● ASSIGNMENT
Go through the entries below from the first line and transcribe each one exactly, ending with the line that contains "[546,234,554,240] • -> (726, 546) //".

[Stored records]
################
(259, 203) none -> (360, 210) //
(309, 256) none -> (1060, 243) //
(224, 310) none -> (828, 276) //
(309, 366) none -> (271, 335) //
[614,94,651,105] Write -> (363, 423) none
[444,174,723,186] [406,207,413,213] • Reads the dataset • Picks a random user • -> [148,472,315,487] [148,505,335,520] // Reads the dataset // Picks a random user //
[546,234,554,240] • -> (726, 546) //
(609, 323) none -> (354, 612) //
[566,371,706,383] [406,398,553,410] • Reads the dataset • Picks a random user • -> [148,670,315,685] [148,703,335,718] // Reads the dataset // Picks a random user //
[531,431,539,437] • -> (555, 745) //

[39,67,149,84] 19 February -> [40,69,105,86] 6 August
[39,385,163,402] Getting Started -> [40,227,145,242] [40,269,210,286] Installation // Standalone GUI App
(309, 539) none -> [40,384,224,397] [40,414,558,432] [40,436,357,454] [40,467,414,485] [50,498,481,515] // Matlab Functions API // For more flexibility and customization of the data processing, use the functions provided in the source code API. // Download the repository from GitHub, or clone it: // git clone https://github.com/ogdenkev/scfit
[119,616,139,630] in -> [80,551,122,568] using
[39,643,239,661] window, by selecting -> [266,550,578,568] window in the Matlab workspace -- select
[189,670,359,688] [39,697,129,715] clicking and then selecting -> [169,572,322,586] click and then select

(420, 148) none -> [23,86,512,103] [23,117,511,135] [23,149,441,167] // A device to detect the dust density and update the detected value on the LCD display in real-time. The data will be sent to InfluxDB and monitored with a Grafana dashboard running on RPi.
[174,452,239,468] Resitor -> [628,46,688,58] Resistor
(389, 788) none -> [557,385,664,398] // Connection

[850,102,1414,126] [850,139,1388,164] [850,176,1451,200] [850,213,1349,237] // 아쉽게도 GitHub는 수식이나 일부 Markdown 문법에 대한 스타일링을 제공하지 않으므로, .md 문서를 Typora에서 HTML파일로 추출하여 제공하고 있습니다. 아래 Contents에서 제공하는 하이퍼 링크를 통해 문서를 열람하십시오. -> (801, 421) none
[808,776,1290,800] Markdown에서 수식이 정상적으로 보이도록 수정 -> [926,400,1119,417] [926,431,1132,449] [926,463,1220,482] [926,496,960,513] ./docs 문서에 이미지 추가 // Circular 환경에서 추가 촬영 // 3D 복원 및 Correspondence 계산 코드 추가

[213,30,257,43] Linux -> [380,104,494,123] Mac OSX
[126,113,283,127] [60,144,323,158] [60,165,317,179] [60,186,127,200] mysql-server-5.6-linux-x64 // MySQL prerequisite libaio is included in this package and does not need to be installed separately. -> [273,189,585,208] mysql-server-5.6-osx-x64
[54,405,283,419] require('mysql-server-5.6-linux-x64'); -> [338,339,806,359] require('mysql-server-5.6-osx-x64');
################
● SOLUTION BELOW
(259, 203) none -> (360, 210) //
(309, 256) none -> (1060, 243) //
(224, 310) none -> (828, 276) //
(309, 366) none -> (271, 335) //
[614,94,651,105] Write -> (363, 423) none
[444,174,723,186] [406,207,413,213] • Reads the dataset • Picks a random user • -> [148,472,315,487] [148,505,335,520] // Reads the dataset // Picks a random user //
[546,234,554,240] • -> (726, 546) //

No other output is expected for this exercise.